Irving Penn: Pablo Picasso 1957

Bild der 24. Woche - 13. bis 19. Juni 2011

Irving Penn, Pablo Picasso 1957, Köln, Gelatinesilber, 34,1 x 34,1 cm, Museum Ludwig ML/F 1977/0591

Porträts des Jahrhundertgenies und Medienstars Picasso gibt es in großer Zahl, denn fast alle berühmten Fotografen haben den Meister der Selbstinszenierung fotografiert.
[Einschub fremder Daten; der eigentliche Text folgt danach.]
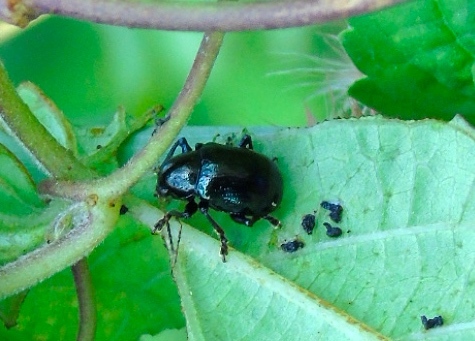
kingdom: Animalia
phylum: Arthropoda
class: Insecta
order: Coleoptera
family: Chrysomelidae
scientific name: Chrysomelidae
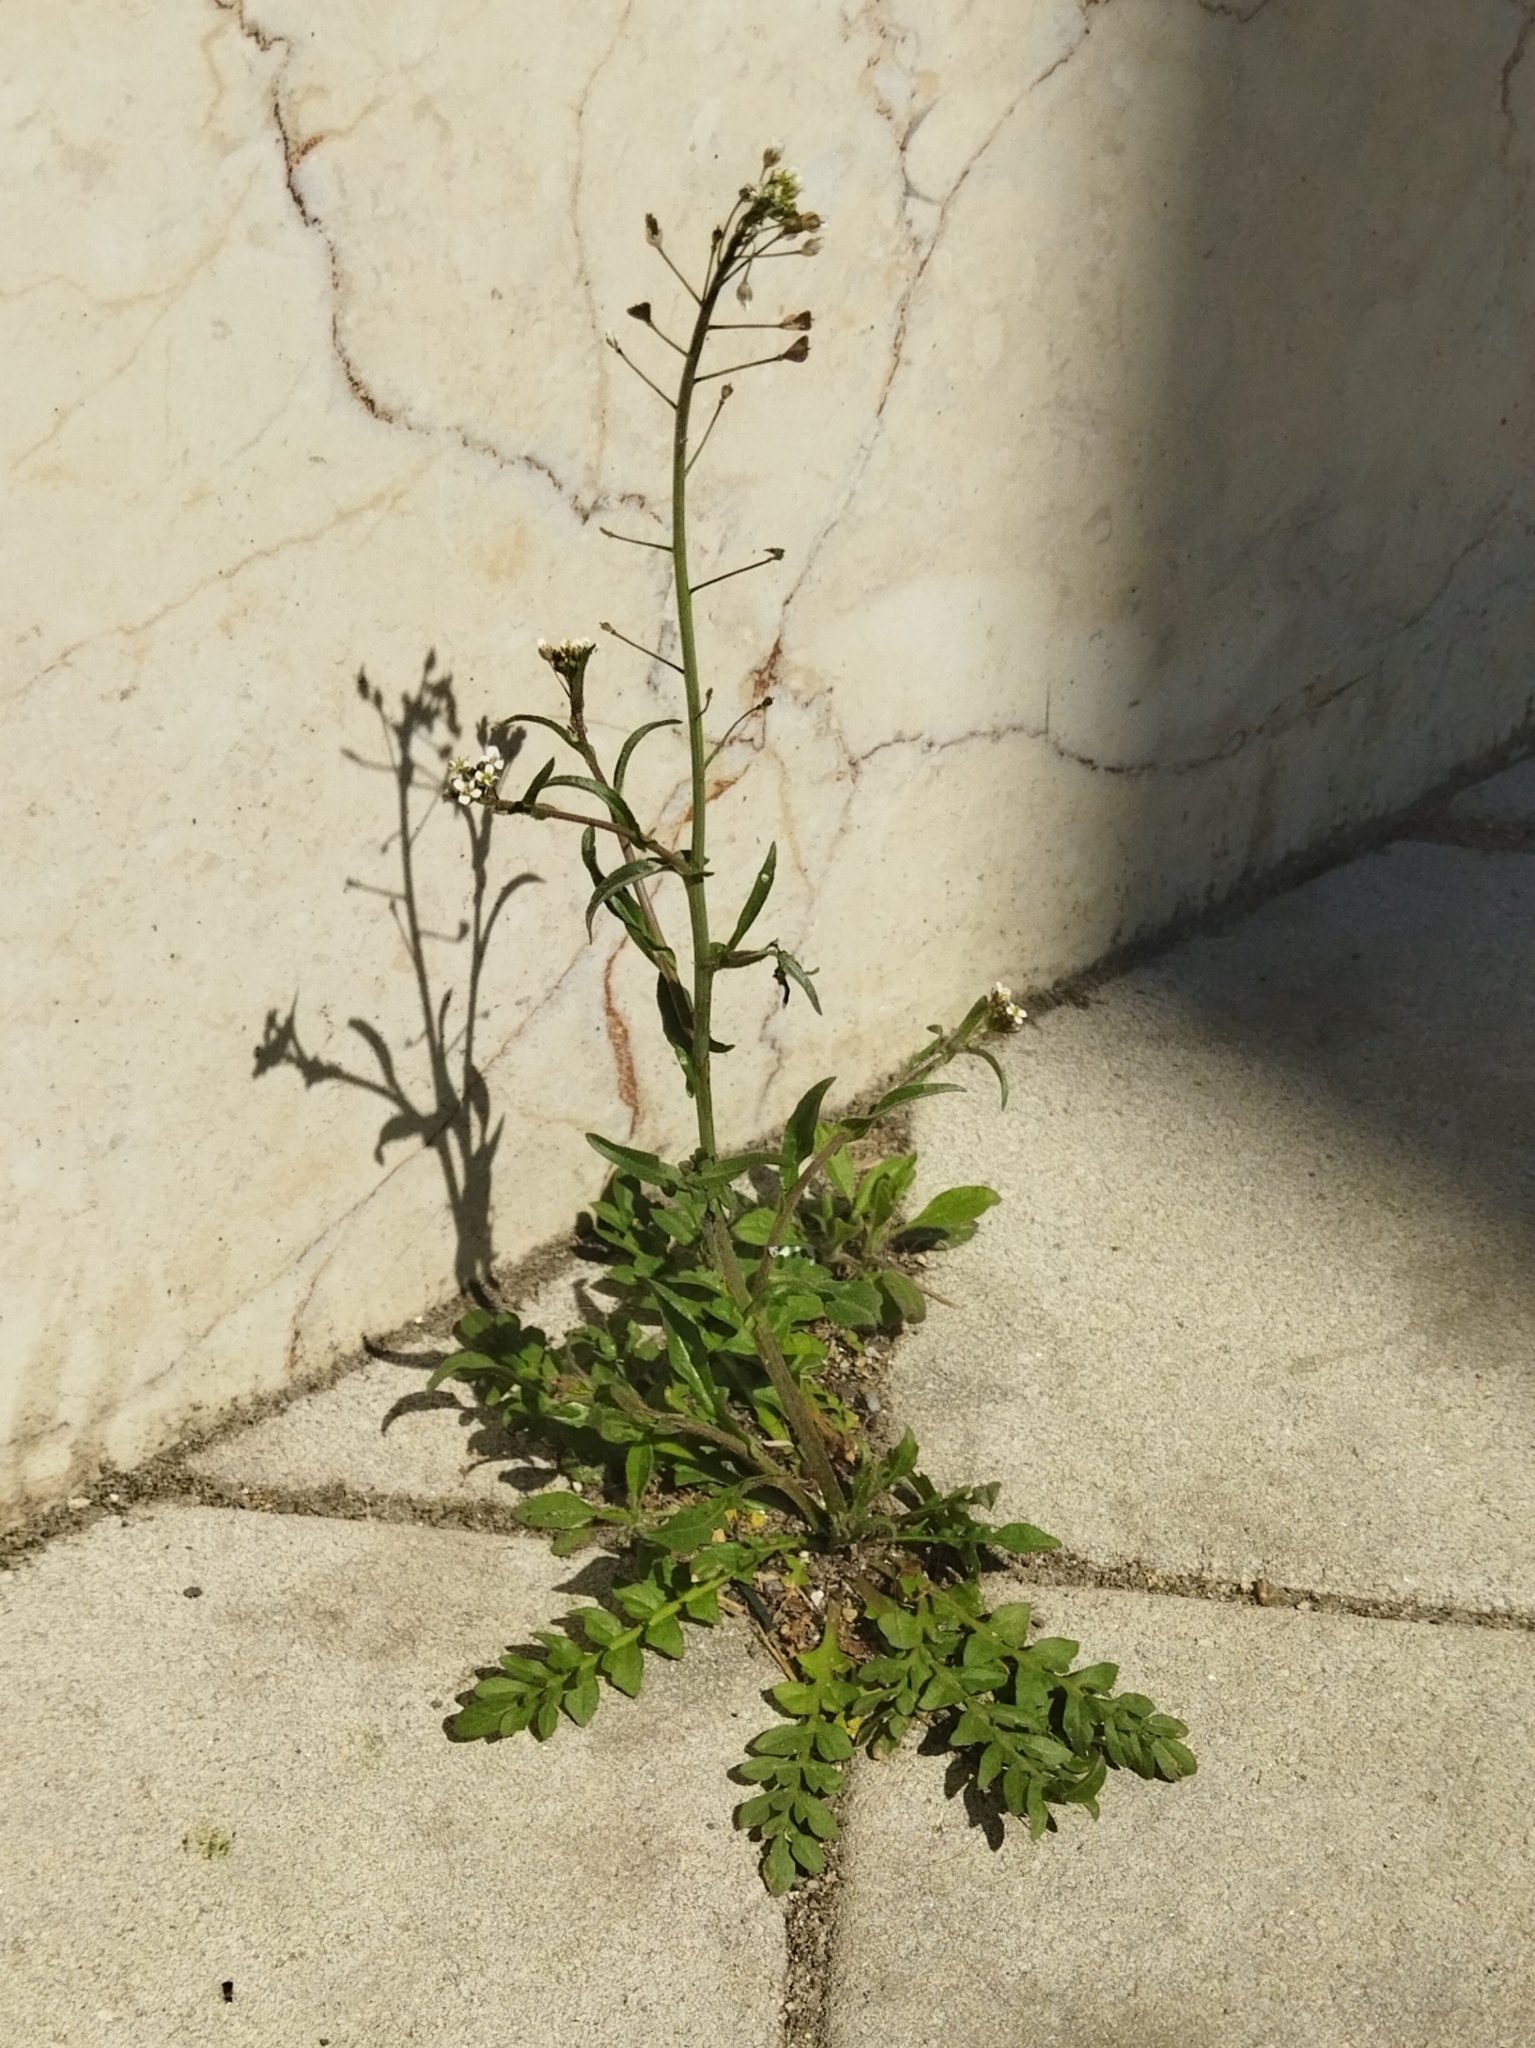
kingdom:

Viele dieser Bilder erzählen von Picassos Privatleben, seinen Lieben und seinem Wunsch nach Theatralik. Immer wieder verkleidet sich Picasso, als Clown, als Popeye oder als Torero. Auf dem berühmten Bild von Irvin Penn, entstanden auf „La Californie“, Picasso riesiger südfranzösischer Villa im Jahr 1975, hat Picasso ebenfalls einen seiner steifkrempigen Filzhüte aufgesetzt und sich in die elegante dunkle, sorgsam bestickte Stierkampf-Mantilla gehüllt. Doch das entstandene Foto zeigt nicht den Verkleidungskünstler Picasso sondern nutzt diese Accessoires, um der Persönlichkeit des Malers auf die Spur zu kommen. Die eine Gesichtshälfte ist verschattet, doch das sichtbare Auge blickt so wach und intensiv, dass es dem Betrachter einen echten Gegenblick zu gewähren scheint. In der dunklen Pupille ist, jedenfalls im Originalfoto, nicht nur das gegenüberliegende Fenster, sondern auch der Fotograf zu erkennen. Irving Penn hat mit diesem Bild ein Meisterwerk geschaffen, eines der wenigen ikonischen Bilder von Picasso, bei denen die Bildsprache des Fotografen sich gegenüber der Inszenierungsabsicht des Künstlers durchsetzt und sie überstrahlt. Dieses Bild wird einer der Höhepunkte der Ausstellung „Ichundichundich“ sein, die ab 23. September im Museum Ludwig fotografische Porträts von Picasso zeigt und der Frage nachgeht, welche Rolle das Künstlerportrait für die Mythenbildung hatte. L. Fritz Gruber, aus dessen Sammlung die Fotografie stammt, hat Penns Picasso-Portät als sein Jahrhundertfoto bezeichnet. Als Hommage an Picasso und den Kölner Fotodoyen Gruber entstand im Jahr 1984 sogar eine Nachstellung der Ikone: Die Kölner Fotokünstler Ulrich Tillmann und Wolfgang Vollmer haben L. Fritz Gruber im gleichen Bildausschnitt portraitiert, ein wenig skeptischer, den Betrachter aber ebenso intensiv fokussierend, blickt hier Gruber unter seiner Hutkrempe hervor (s. hierzu Bild der 25. Woche - 15. bis 22. Juni 1998).